Il tyerman mostra come nell'Europa tardo medievale e protomoderna si costruisse una talora confusa, sempre comunque duttile e dinamica "cultura della crociata", che dal diritto passò alla letteratura, alla musica, alle arti, alla propaganda popolare, al sentire comune, alimentandosi di gesti, di riti, di tradizioni: sino alle polemiche illuministiche e al revival romantico che consacrò la crociata al mondo dei presupposti delle avventure colonialistiche, con tutto il loro bagaglio culturale che sarebbe andato a costruire l'esotismo; e a più recenti e più scopertamente strumentali revivals politici, come quelli durante le due guerre mondiali o la guerra civile di Spagna del 1936-39. Ma la parola "crociata", che avrebbe riempito di sé i secoli successivi, non venne poi neppure pronunziata in quel lungo periodo che da Goffredo di Buglione giunge fino a San Luigi, e che noi continuiamo a immaginare "l'età della crociata" per eccellenza.
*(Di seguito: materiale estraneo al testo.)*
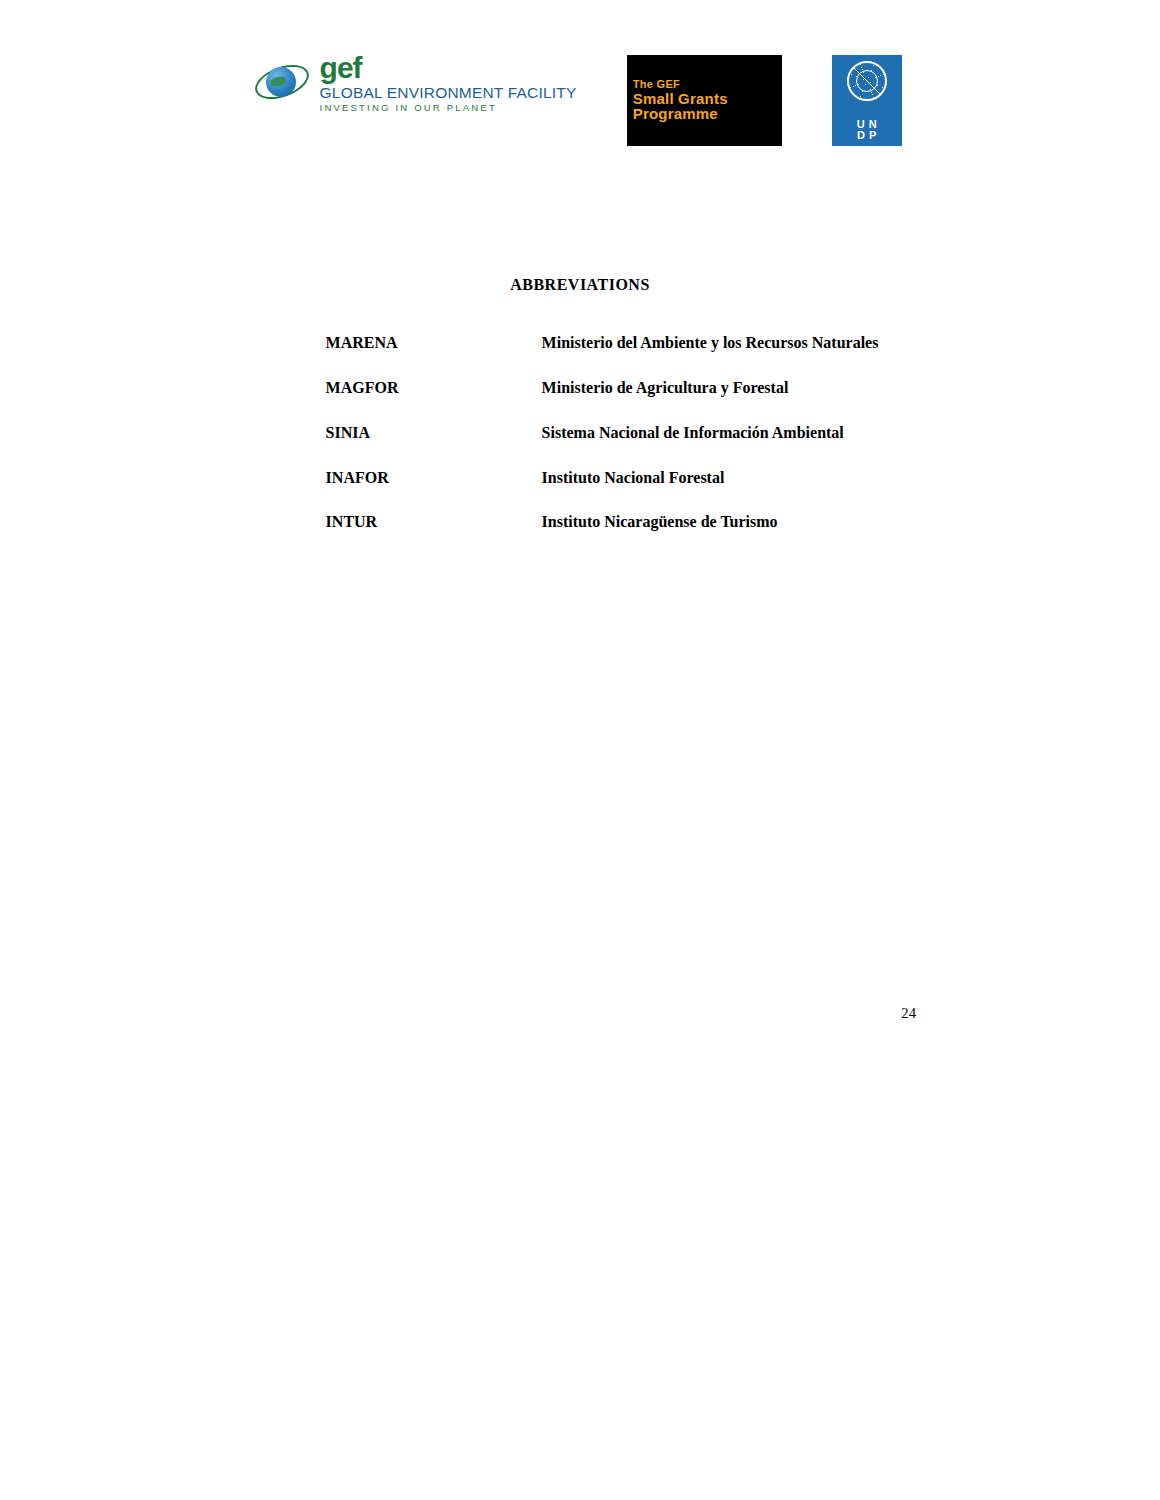gef
GLOBAL ENVIRONMENT FACILITY
INVESTING IN OUR PLANET
The GEF
Small Grants
Programme
U N
D P
ABBREVIATIONS
| MARENA | Ministerio del Ambiente y los Recursos Naturales |
| MAGFOR | Ministerio de Agricultura y Forestal |
| SINIA | Sistema Nacional de Información Ambiental |
| INAFOR | Instituto Nacional Forestal |
| INTUR | Instituto Nicaragüense de Turismo |
24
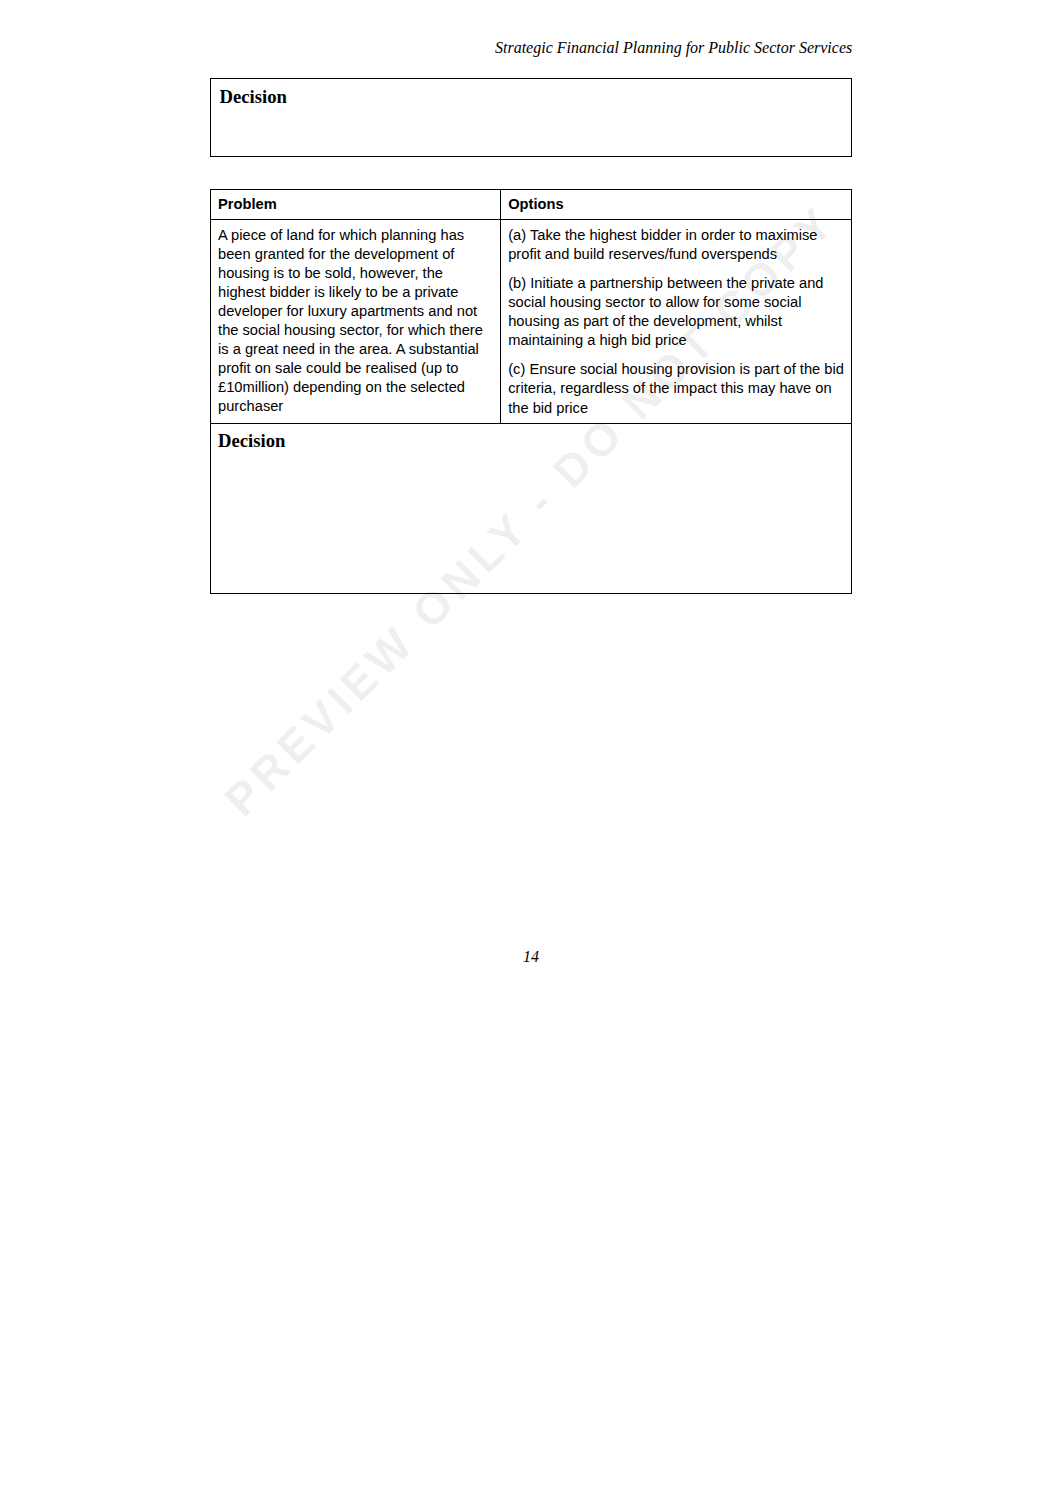PREVIEW ONLY - DO NOT COPY
Strategic Financial Planning for Public Sector Services
Decision
| Problem | Options |
| --- | --- |
| A piece of land for which planning has been granted for the development of housing is to be sold, however, the highest bidder is likely to be a private developer for luxury apartments and not the social housing sector, for which there is a great need in the area. A substantial profit on sale could be realised (up to £10million) depending on the selected purchaser | (a) Take the highest bidder in order to maximise profit and build reserves/fund overspends (b) Initiate a partnership between the private and social housing sector to allow for some social housing as part of the development, whilst maintaining a high bid price (c) Ensure social housing provision is part of the bid criteria, regardless of the impact this may have on the bid price |
| Decision |
14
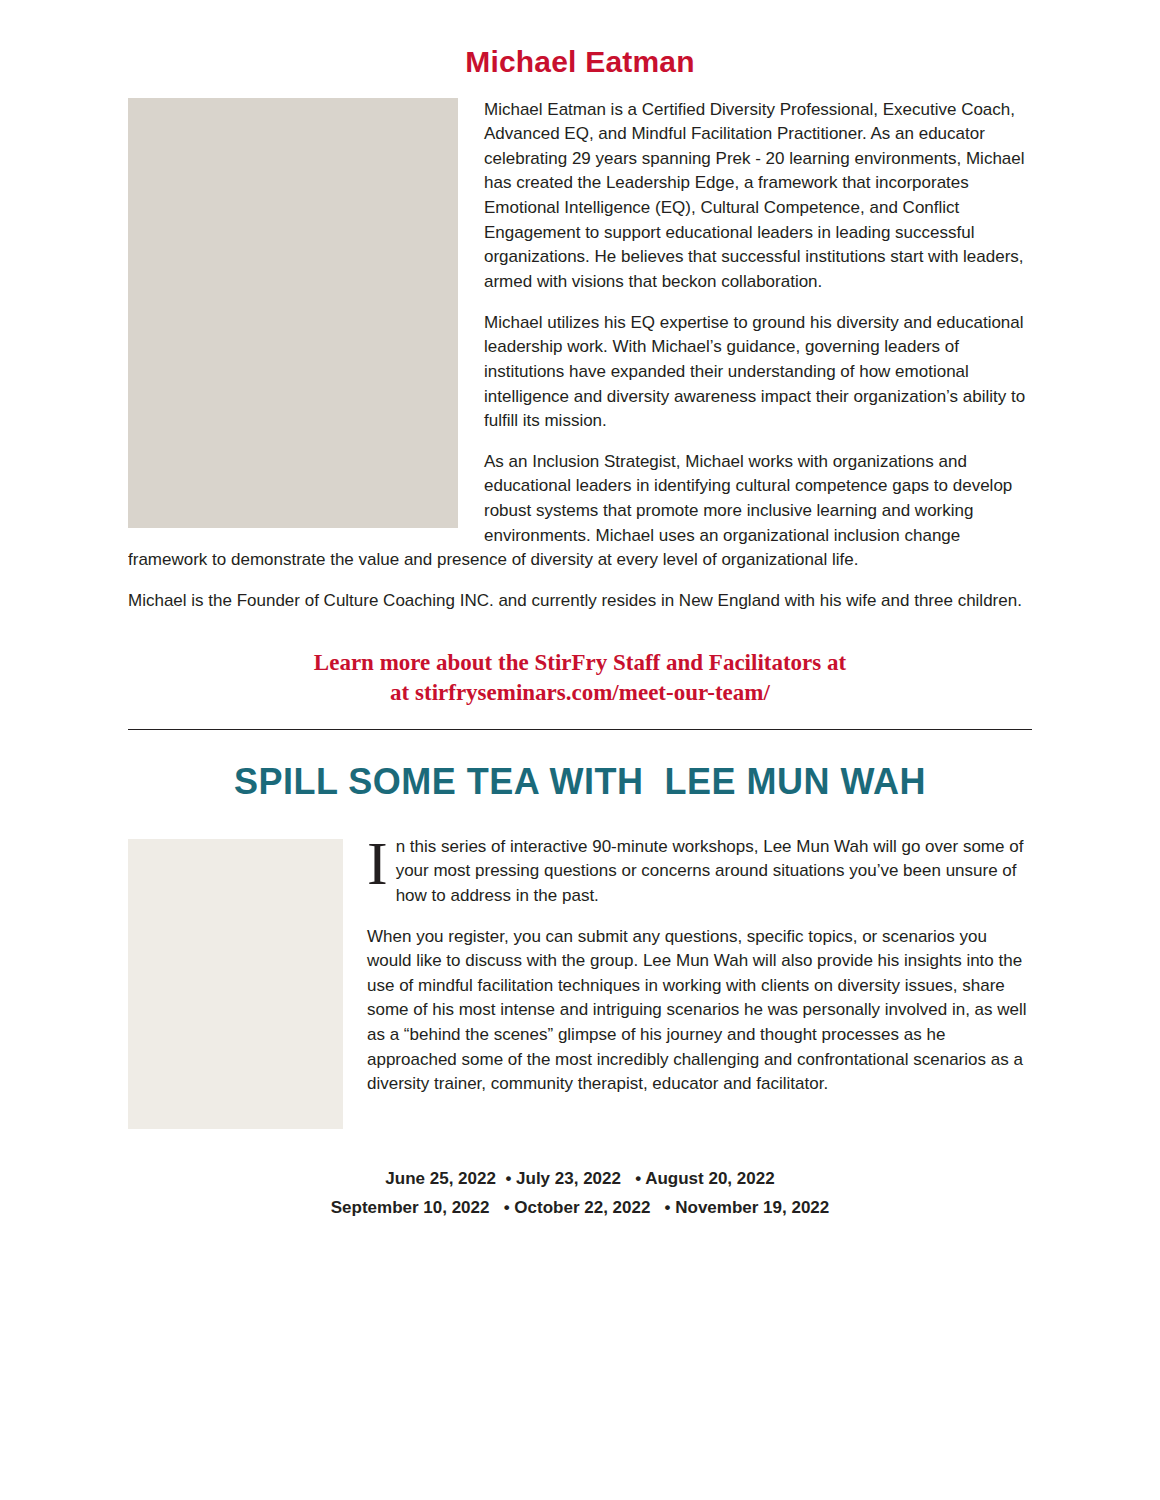Michael Eatman
Michael Eatman is a Certified Diversity Professional, Executive Coach, Advanced EQ, and Mindful Facilitation Practitioner. As an educator celebrating 29 years spanning Prek - 20 learning environments, Michael has created the Leadership Edge, a framework that incorporates Emotional Intelligence (EQ), Cultural Competence, and Conflict Engagement to support educational leaders in leading successful organizations. He believes that successful institutions start with leaders, armed with visions that beckon collaboration.
Michael utilizes his EQ expertise to ground his diversity and educational leadership work. With Michael’s guidance, governing leaders of institutions have expanded their understanding of how emotional intelligence and diversity awareness impact their organization’s ability to fulfill its mission.
As an Inclusion Strategist, Michael works with organizations and educational leaders in identifying cultural competence gaps to develop robust systems that promote more inclusive learning and working environments. Michael uses an organizational inclusion change framework to demonstrate the value and presence of diversity at every level of organizational life.
Michael is the Founder of Culture Coaching INC. and currently resides in New England with his wife and three children.
Learn more about the StirFry Staff and Facilitators at
at stirfryseminars.com/meet-our-team/
Spill Some Tea with Lee Mun Wah
In this series of interactive 90-minute workshops, Lee Mun Wah will go over some of your most pressing questions or concerns around situations you’ve been unsure of how to address in the past.
When you register, you can submit any questions, specific topics, or scenarios you would like to discuss with the group. Lee Mun Wah will also provide his insights into the use of mindful facilitation techniques in working with clients on diversity issues, share some of his most intense and intriguing scenarios he was personally involved in, as well as a “behind the scenes” glimpse of his journey and thought processes as he approached some of the most incredibly challenging and confrontational scenarios as a diversity trainer, community therapist, educator and facilitator.
June 25, 2022 • July 23, 2022 • August 20, 2022
September 10, 2022 • October 22, 2022 • November 19, 2022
Proprio questo è ciò che c'interessa di più in questa sede. Che rapporto c'è fra l'idea di crociata, il movimento crociato e la costruzione dell'identità europea? é stato scritto che le spedizioni crociate furono la prima guerra comune degli europei contro un nemico esterno. In un certo senso, è vero. Ed è anche vero che la crociata presiedette in qualche maniera anche al nascere e all'articolarsi del sentimento nazionale, primo vagito dell'Europa come "arcipelago di nazioni" consce delle loro reciproche distinzioni eppur ben consapevoli dell'unità culturale che le teneva insieme, la fede cristiana e l'eredità romana. Una fonte cronistica peraltro un po' dubbia sostiene che alla partenza per la cosiddetta "terza crociata", alla fine del XII secolo, i guerrieri-pellegrini si servirono come contrassegno di croci di differente colore: rossa i francesi, bianca gli inglesi, verde i fiamminghi. Più tardi, fra XV e XVI secolo, le "leghe sante" presiedute di solito dal papa unirono gli stati europei nel comune sforzo contro i turchi. Da questo punto di vista, il "congresso di mantova" del 1460, voluto da Pio II, fu uno degli atti di nascita dell'Europa moderna. Una realtà, questa da non intendersi in senso totalizzante: le crociate non "fecero l'Europa", che fra l'altro affonda le sue radici in due scismi, quello "d'Oriente" dell'XI secolo e la Riforma del XVI. Ma l'Europa, va caratterizzata da e per quel che unisce gli europei, o per quello che, se non proprio li divide, quanto meno li distingue?
Anche questo è argomento di riflessione necessaria.